24 junho 2016

Tarântula

Luís Murat

Dizem que é um veneno estranho aquele
Que o aguilhão da tarântula inocula:
Entra nas veias, rápido circula,
Conspurca o sangue, deteriora a pele.

Dizem também que o espírito alucina
E faz a gente ter visões e assombros,
E uma vontade de trazer nos ombros
A algazarra do bosque e da colina.

Dança-se em tomo de árvores folhudas,
Colhem-se rosas, como Ofélia, e, rindo,
Rindo, voluptuosamente, ao Pindo
Sobe-se atrás das musas rechonchudas.

Sonha-se cor de rosa e branco... A lua
É como um nenúfar que desabrocha,
Entre cirros, no cimo de uma rocha
Enamorada, castamente nua.

O coração flameja de tal modo,
Como se fora o sol que flamejasse,
E as madeixas de fogo desmanchasse,
Serpenteando pelo corpo todo...

Tinha vontade de sentir, um dia,
Essa demência lúbrica e esquisita,
Para beijar muita mulher bonita,
Que a volúpia dos lábios desafia.

E de seguir, depois, pela existência,
Rouxinoleando, sem ter ninho certo,
Tomando a cova por um céu aberto,
Ou a velhice pela adolescência.

E ver em cada rosa a mesma rosa,
Tagarelando o idioma do perfume,
E sentir da mulher a misteriosa
Chama, que arde no amor e no ciúme!...

E entrefechar o olhar, lascivo e absorto
Na delicia de um gozo que nos prende,
E cair n’um regaço, quase morto,
Que é como um céu que um anjo nos estende...

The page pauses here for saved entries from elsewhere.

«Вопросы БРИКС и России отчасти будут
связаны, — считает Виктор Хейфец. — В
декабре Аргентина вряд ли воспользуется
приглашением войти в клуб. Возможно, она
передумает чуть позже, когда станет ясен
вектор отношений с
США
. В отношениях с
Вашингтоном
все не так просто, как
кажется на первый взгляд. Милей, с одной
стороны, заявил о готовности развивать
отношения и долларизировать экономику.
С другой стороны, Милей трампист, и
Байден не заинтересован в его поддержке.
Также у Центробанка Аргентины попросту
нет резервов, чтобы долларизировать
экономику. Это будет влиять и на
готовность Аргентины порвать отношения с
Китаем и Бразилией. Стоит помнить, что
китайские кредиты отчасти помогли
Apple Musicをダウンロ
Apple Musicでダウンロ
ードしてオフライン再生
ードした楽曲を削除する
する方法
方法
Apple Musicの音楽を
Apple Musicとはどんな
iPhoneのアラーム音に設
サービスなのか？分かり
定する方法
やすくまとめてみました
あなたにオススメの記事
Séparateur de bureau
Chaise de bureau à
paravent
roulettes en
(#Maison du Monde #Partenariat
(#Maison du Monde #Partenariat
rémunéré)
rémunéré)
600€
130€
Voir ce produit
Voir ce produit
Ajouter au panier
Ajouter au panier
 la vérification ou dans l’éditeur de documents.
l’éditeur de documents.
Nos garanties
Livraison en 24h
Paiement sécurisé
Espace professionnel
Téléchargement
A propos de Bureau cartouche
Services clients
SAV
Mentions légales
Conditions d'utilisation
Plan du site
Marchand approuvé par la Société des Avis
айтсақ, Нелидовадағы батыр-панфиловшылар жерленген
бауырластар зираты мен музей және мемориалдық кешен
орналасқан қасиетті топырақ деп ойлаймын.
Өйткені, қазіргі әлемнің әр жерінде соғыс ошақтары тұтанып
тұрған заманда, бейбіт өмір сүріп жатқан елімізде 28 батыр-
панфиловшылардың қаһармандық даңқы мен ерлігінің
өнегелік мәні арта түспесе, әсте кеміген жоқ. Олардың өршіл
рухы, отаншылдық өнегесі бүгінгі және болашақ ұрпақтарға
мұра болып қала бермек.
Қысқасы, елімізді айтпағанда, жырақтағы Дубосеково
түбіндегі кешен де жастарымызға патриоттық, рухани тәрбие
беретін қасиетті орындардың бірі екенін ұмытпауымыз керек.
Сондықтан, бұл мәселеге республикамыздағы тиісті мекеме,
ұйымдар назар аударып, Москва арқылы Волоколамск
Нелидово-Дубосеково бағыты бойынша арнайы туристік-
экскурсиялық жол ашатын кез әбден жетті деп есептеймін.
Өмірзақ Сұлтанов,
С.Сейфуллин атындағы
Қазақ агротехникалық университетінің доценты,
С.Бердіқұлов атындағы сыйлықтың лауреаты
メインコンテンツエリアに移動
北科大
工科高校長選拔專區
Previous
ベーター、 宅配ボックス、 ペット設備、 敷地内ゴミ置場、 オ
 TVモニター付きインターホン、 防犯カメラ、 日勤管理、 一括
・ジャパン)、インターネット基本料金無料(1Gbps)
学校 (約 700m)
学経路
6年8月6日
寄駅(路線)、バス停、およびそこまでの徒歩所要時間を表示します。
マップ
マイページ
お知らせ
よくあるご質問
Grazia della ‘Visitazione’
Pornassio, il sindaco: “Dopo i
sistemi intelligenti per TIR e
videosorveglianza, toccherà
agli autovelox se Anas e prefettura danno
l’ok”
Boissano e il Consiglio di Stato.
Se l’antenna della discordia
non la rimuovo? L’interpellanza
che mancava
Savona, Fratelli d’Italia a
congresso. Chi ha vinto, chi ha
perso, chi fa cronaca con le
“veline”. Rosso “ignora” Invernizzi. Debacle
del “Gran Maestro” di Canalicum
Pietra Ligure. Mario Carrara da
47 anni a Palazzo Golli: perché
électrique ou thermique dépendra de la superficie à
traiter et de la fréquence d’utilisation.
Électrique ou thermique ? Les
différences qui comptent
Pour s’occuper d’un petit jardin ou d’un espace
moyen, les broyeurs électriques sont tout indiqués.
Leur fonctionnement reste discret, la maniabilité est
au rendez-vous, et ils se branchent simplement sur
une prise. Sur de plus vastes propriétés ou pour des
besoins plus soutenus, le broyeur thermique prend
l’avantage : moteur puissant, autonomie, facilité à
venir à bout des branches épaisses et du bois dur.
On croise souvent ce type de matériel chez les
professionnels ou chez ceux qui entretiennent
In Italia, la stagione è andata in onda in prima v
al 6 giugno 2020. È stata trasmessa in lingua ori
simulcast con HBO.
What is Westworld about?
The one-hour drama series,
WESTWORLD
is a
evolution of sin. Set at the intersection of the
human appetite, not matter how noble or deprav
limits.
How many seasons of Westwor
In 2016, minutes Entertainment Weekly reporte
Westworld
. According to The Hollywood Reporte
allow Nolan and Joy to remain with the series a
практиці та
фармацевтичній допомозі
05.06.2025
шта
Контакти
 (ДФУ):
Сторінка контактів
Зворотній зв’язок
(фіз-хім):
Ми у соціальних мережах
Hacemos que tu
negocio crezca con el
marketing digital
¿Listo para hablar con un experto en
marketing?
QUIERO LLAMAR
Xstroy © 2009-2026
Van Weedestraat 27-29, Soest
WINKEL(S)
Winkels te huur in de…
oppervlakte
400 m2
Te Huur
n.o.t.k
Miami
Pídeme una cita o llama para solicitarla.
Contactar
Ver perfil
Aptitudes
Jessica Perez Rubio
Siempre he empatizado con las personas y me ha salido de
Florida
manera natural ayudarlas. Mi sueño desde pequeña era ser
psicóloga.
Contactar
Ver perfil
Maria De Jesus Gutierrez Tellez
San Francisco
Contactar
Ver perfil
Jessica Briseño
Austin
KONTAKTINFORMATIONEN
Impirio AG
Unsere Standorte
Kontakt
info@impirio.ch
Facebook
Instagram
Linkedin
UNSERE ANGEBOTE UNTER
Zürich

Ai! do prazer o insólito desejo.
Que nos levanta, que nos aniquila!
Que há que se possa comparar a um beijo
D’essa divina e deliciosa argila?!...

Como é bom revolver a nuvem negra
Que encobre o templo da felicidade,
E ouvir o coração – a toutinegra
Do amor – cantar como na mocidade!

Feliz quem pode substituir os prantos
Por uma nova musica de risos,
E acumular encantos sobre encantos
E paraísos sobre paraísos.

Tu, só tu, poderias, ser corrupto,
Dar outro aspecto a esta paisagem triste:
O teu veneno é o cobiçado fruto,
Se é que o prazer só na loucura existe.

Fonte (estrofes 1, 2, 6, 10, 12, 13): Martins, W. 1977. História da inteligência brasileira, vol. 1. SP, Cultrix & Edusp. Poema publicado em livro em 1895 [1917].